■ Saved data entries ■

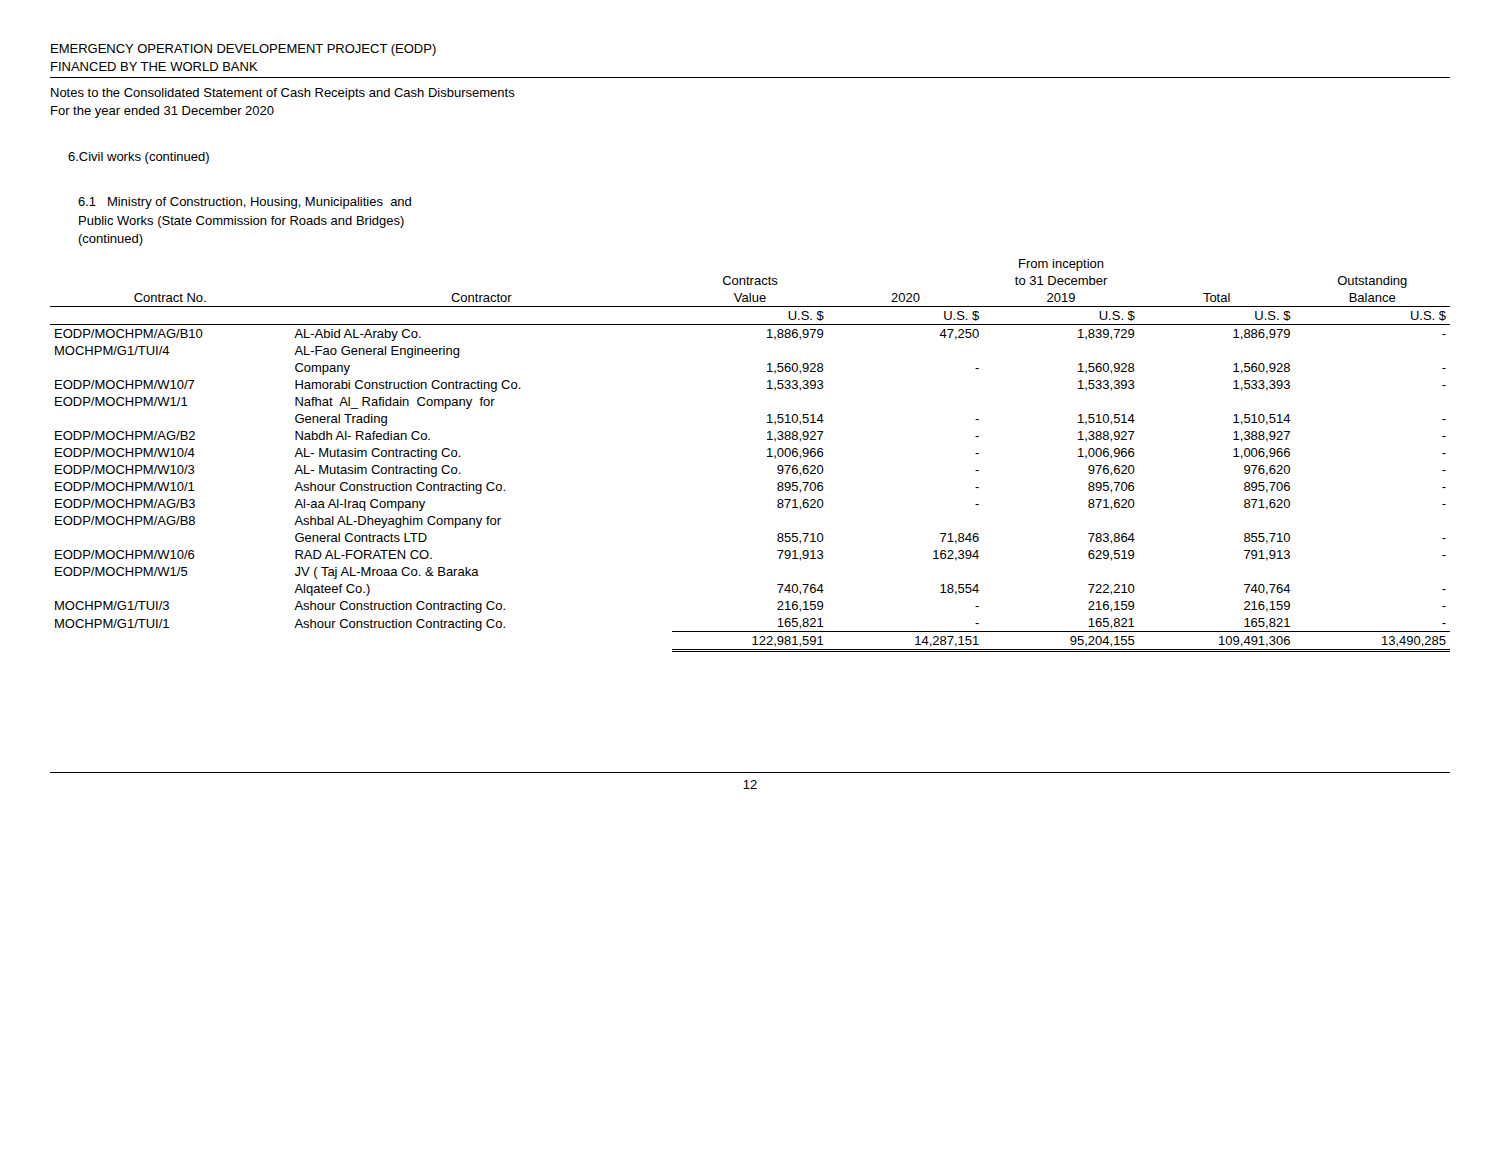EMERGENCY OPERATION DEVELOPEMENT PROJECT (EODP)
FINANCED BY THE WORLD BANK
Notes to the Consolidated Statement of Cash Receipts and Cash Disbursements
For the year ended 31 December 2020
6.Civil works (continued)
6.1 Ministry of Construction, Housing, Municipalities and
Public Works (State Commission for Roads and Bridges)
(continued)
| | | | | From inception | | |
| --- | --- | --- | --- | --- | --- | --- |
| | | Contracts | | to 31 December | | Outstanding |
| Contract No. | Contractor | Value | 2020 | 2019 | Total | Balance |
| | | U.S. $ | U.S. $ | U.S. $ | U.S. $ | U.S. $ |
| EODP/MOCHPM/AG/B10 | AL-Abid AL-Araby Co. | 1,886,979 | 47,250 | 1,839,729 | 1,886,979 | - |
| MOCHPM/G1/TUI/4 | AL-Fao General Engineering | | | | | |
| | Company | 1,560,928 | - | 1,560,928 | 1,560,928 | - |
| EODP/MOCHPM/W10/7 | Hamorabi Construction Contracting Co. | 1,533,393 | | 1,533,393 | 1,533,393 | - |
| EODP/MOCHPM/W1/1 | Nafhat Al_ Rafidain Company for | | | | | |
| | General Trading | 1,510,514 | - | 1,510,514 | 1,510,514 | - |
| EODP/MOCHPM/AG/B2 | Nabdh Al- Rafedian Co. | 1,388,927 | - | 1,388,927 | 1,388,927 | - |
| EODP/MOCHPM/W10/4 | AL- Mutasim Contracting Co. | 1,006,966 | - | 1,006,966 | 1,006,966 | - |
| EODP/MOCHPM/W10/3 | AL- Mutasim Contracting Co. | 976,620 | - | 976,620 | 976,620 | - |
| EODP/MOCHPM/W10/1 | Ashour Construction Contracting Co. | 895,706 | - | 895,706 | 895,706 | - |
| EODP/MOCHPM/AG/B3 | Al-aa Al-Iraq Company | 871,620 | - | 871,620 | 871,620 | - |
| EODP/MOCHPM/AG/B8 | Ashbal AL-Dheyaghim Company for | | | | | |
| | General Contracts LTD | 855,710 | 71,846 | 783,864 | 855,710 | - |
| EODP/MOCHPM/W10/6 | RAD AL-FORATEN CO. | 791,913 | 162,394 | 629,519 | 791,913 | - |
| EODP/MOCHPM/W1/5 | JV ( Taj AL-Mroaa Co. & Baraka | | | | | |
| | Alqateef Co.) | 740,764 | 18,554 | 722,210 | 740,764 | - |
| MOCHPM/G1/TUI/3 | Ashour Construction Contracting Co. | 216,159 | - | 216,159 | 216,159 | - |
| MOCHPM/G1/TUI/1 | Ashour Construction Contracting Co. | 165,821 | - | 165,821 | 165,821 | - |
| | | 122,981,591 | 14,287,151 | 95,204,155 | 109,491,306 | 13,490,285 |
12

■ EXERCISE GOAL ■
Please make an exact copy of the lines above from the line with "1,510,514 | 1,510,514 | - |" through the line with "740,764 | - |", both ends included.

■ EXERCISE SOLUTION ■
| | General Trading | 1,510,514 | - | 1,510,514 | 1,510,514 | - |
| EODP/MOCHPM/AG/B2 | Nabdh Al- Rafedian Co. | 1,388,927 | - | 1,388,927 | 1,388,927 | - |
| EODP/MOCHPM/W10/4 | AL- Mutasim Contracting Co. | 1,006,966 | - | 1,006,966 | 1,006,966 | - |
| EODP/MOCHPM/W10/3 | AL- Mutasim Contracting Co. | 976,620 | - | 976,620 | 976,620 | - |
| EODP/MOCHPM/W10/1 | Ashour Construction Contracting Co. | 895,706 | - | 895,706 | 895,706 | - |
| EODP/MOCHPM/AG/B3 | Al-aa Al-Iraq Company | 871,620 | - | 871,620 | 871,620 | - |
| EODP/MOCHPM/AG/B8 | Ashbal AL-Dheyaghim Company for | | | | | |
| | General Contracts LTD | 855,710 | 71,846 | 783,864 | 855,710 | - |
| EODP/MOCHPM/W10/6 | RAD AL-FORATEN CO. | 791,913 | 162,394 | 629,519 | 791,913 | - |
| EODP/MOCHPM/W1/5 | JV ( Taj AL-Mroaa Co. & Baraka | | | | | |
| | Alqateef Co.) | 740,764 | 18,554 | 722,210 | 740,764 | - |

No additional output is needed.